It's both. The spam war causes a lot of collateral damage. For a decade I ran a mail server for a small client. Yes, they ran a ~15k membership newsletter, yes some cranky people would flag as spam since they were too lazy to click UNSUBSCRIBE, but that's small business for you.

Self hosting was once fun; now I hate it. Now I would only ever recommend getting a business gmail setup and using something like Mail Chimp. Not because I like either option, but fighting with blacklist operators and arrogant mail admins jaded me and now I refuse to support email servers for people.

Don't get me started on the web hosting side of this equation.

The raw mail flow may be useless without filtering, but blocking legit mail from a tainted IP addresses (tough to avoid anymore for the small business) is simply counter-productive. Our job as mail admins is to send and receive mail.

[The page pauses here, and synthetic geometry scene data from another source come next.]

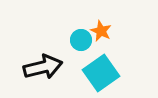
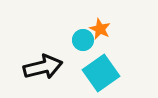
orange star: moved 1 px left, 2 px up
cyan circle: moved 2 px right
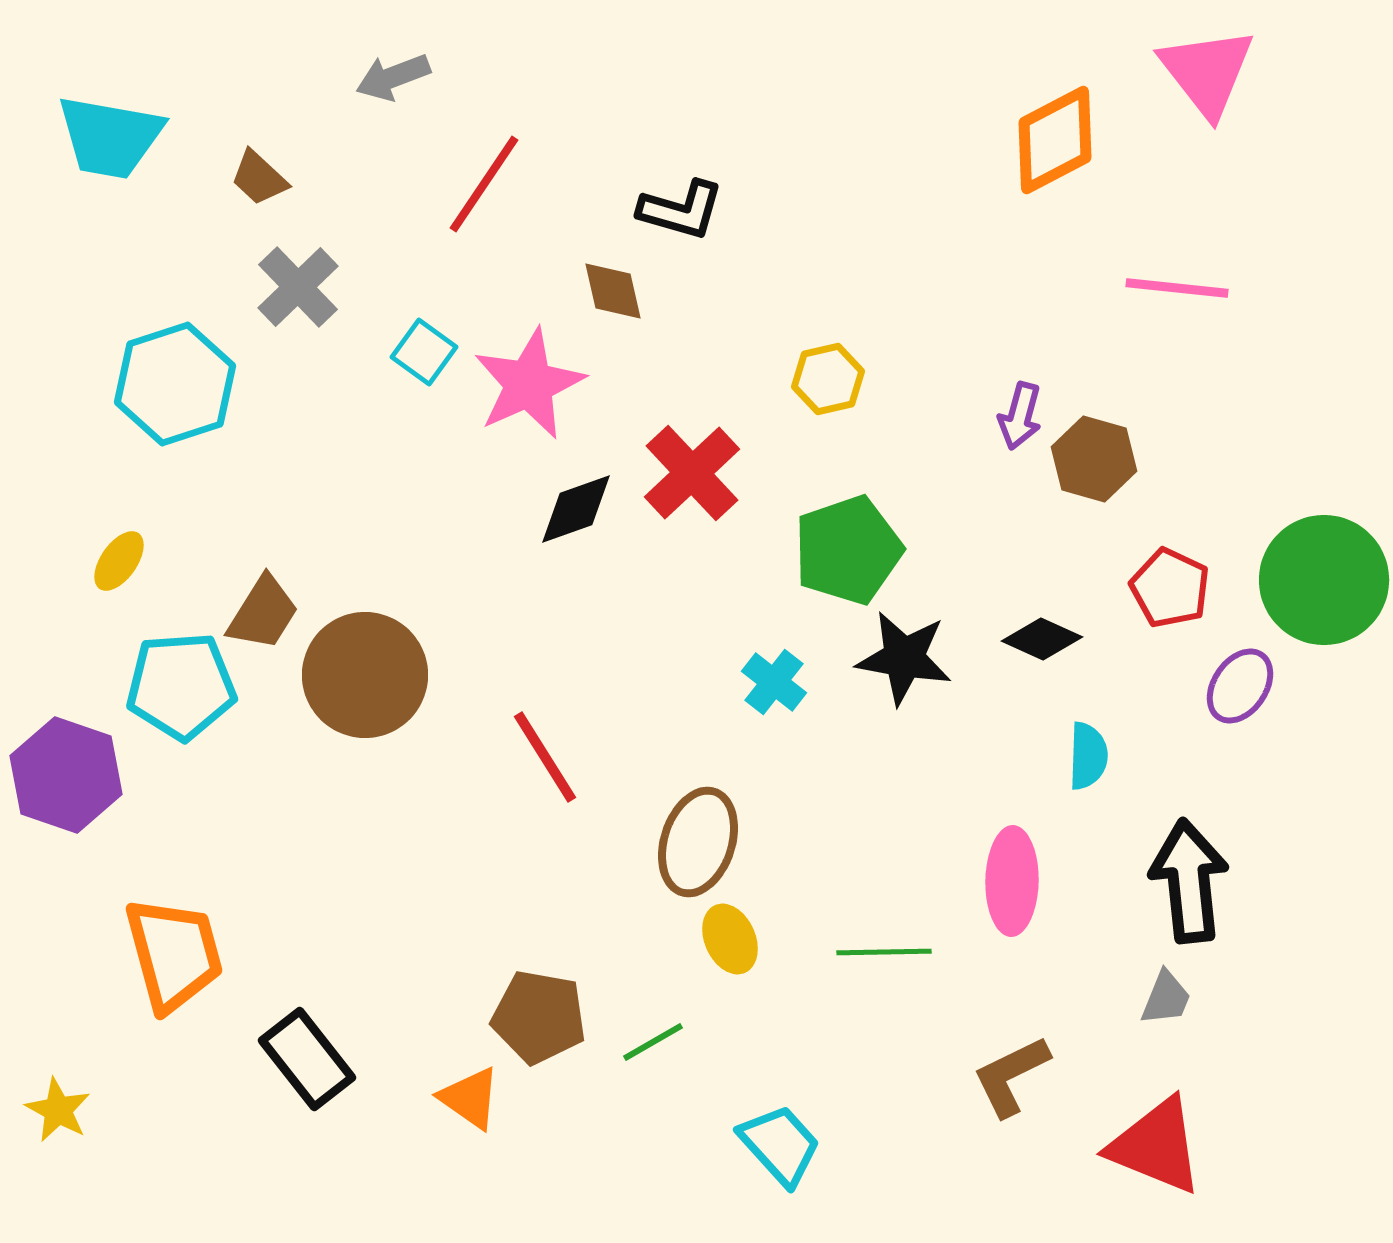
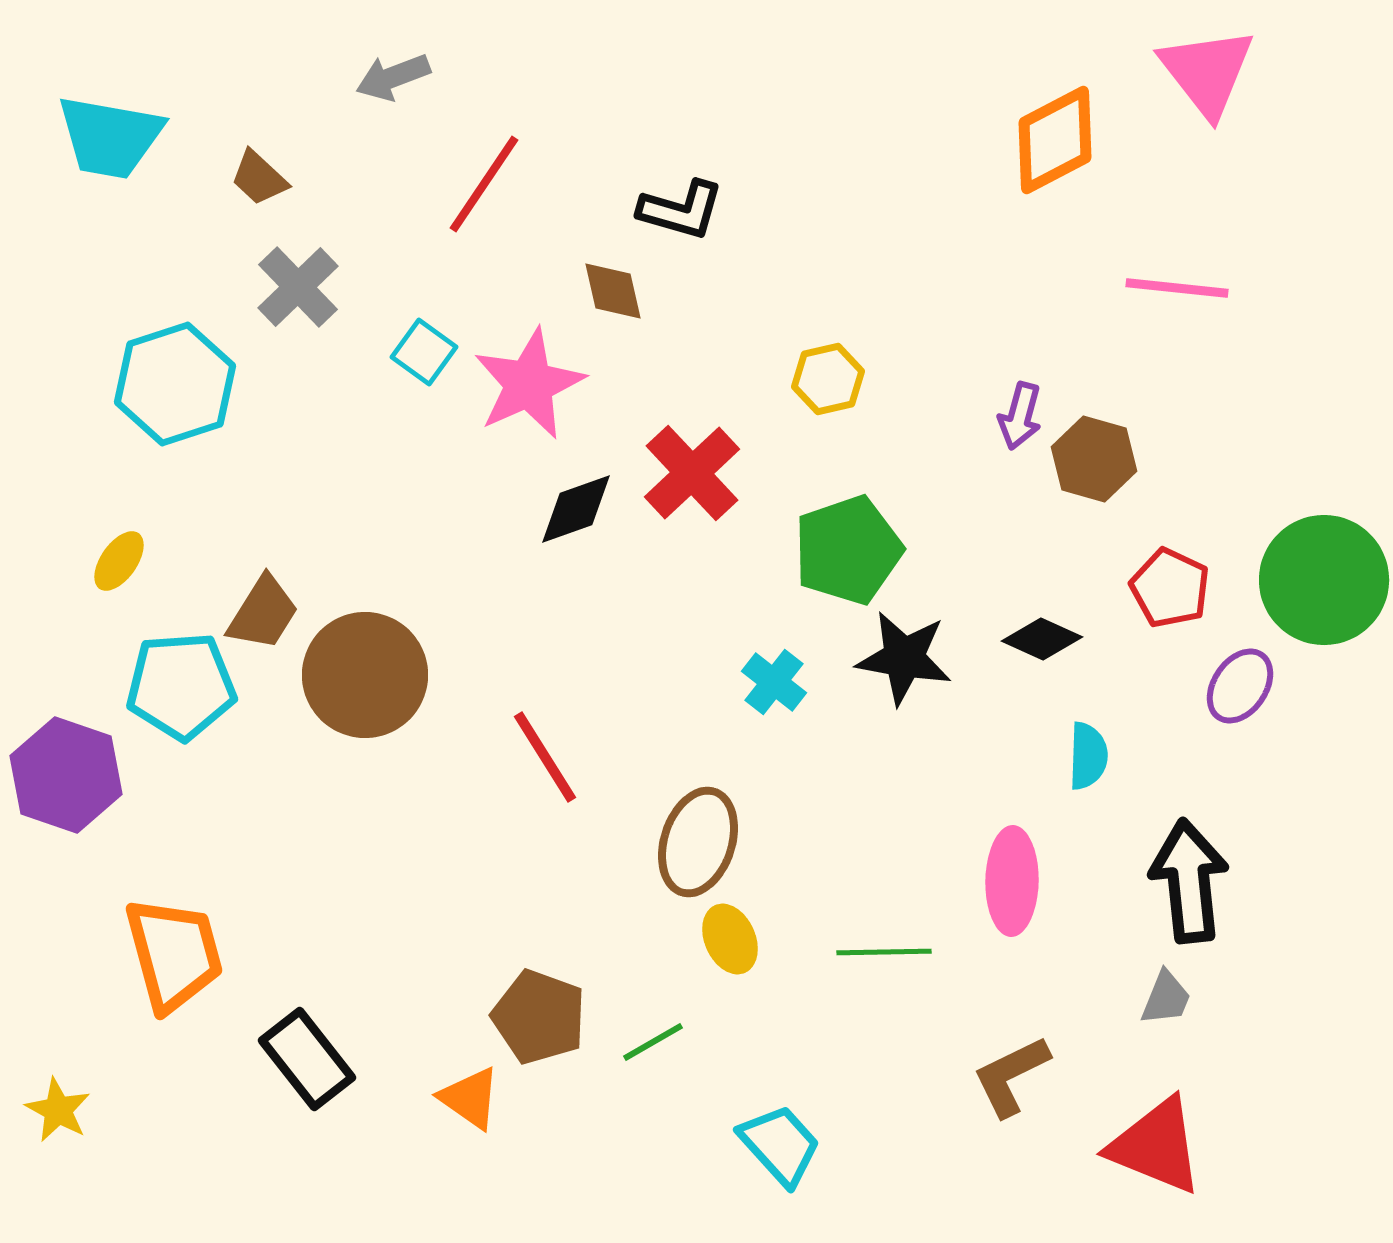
brown pentagon at (539, 1017): rotated 10 degrees clockwise
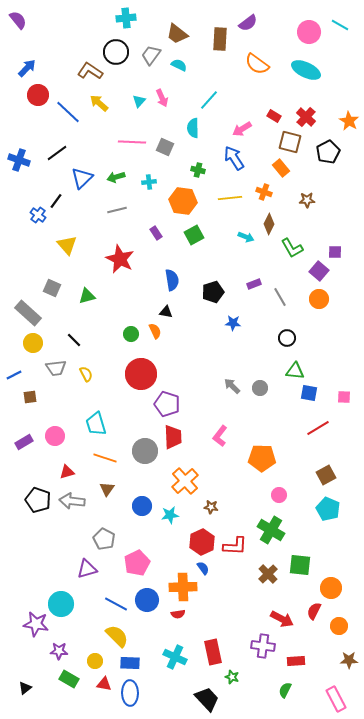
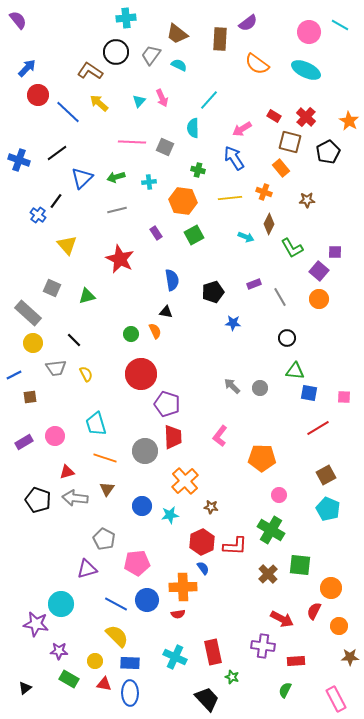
gray arrow at (72, 501): moved 3 px right, 3 px up
pink pentagon at (137, 563): rotated 20 degrees clockwise
brown star at (349, 660): moved 1 px right, 3 px up
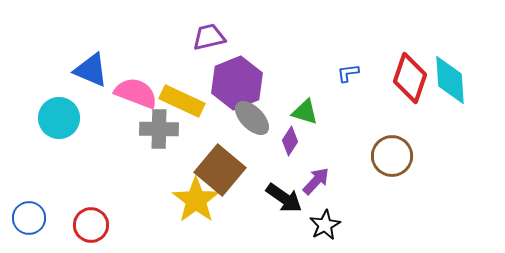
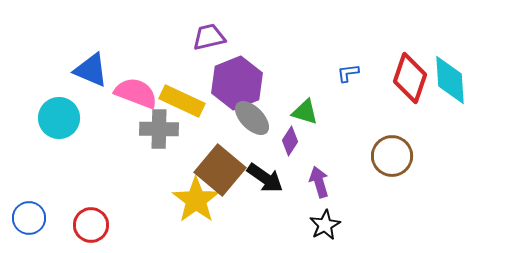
purple arrow: moved 3 px right, 1 px down; rotated 60 degrees counterclockwise
black arrow: moved 19 px left, 20 px up
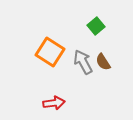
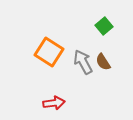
green square: moved 8 px right
orange square: moved 1 px left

We should let the receiving mail server tag the mail and let the mail clients filter.

We should never, never, never reject a message during the SMTP transaction. Just never.

There should be a new Fry meme: Shut up and accept my SMTP connection!

Allowing clients to filter sounds great until you look at the volumes of spam that major (and even minor) email service providers handle. SMTP-time rejection is the only feasible way to handle it.

What you're seeing (and a conversation I've had numerous times, particularly with some individuals who seem to think it's all some Vast Conspiracy Against Personal Communications) is simply the challenges of dealing with email on a scale where you've got more peers than most people have email contacts -- where a peer is another peering email system.

It turns into a reputation management system. And it's a lot easier to deal with those reputations when you've got a handful of major public providers (Google, Microsoft, Yahoo, Aol, Inbox, etc.), and a few thousand major corporations. Once you get outside of the Fortune 500, even corporate emails get hard to deal with. At Krell Power Systems, we had a customer who required us to provide our email server IPs (already listed in both SPF and DKIM, natch) before they'd allow mail from us. The fact that they run a few machines powered by U-235 and are concerned about SCADA threats might have something to do with that level of paranoia.

But allowing all spam through, storing it, and relying on users / client software to filter it is expansive and quite error prone. The good thing about SMTP-time rejection is that it's unambiguous: any well-formed server will recognize that it's failed delivery, and in most cases the message is immediately bounced back to the sender. Accepting email and later trying to determine whether or not it's legitimate risks spoofing, Joe-Jobs, and silently-lost messages. That's actually far worse.

Much as I wish everyone could simply run their own servers, with systems as they stand now, it's just not possible.

More of a Mutually Assured Destruction scenario.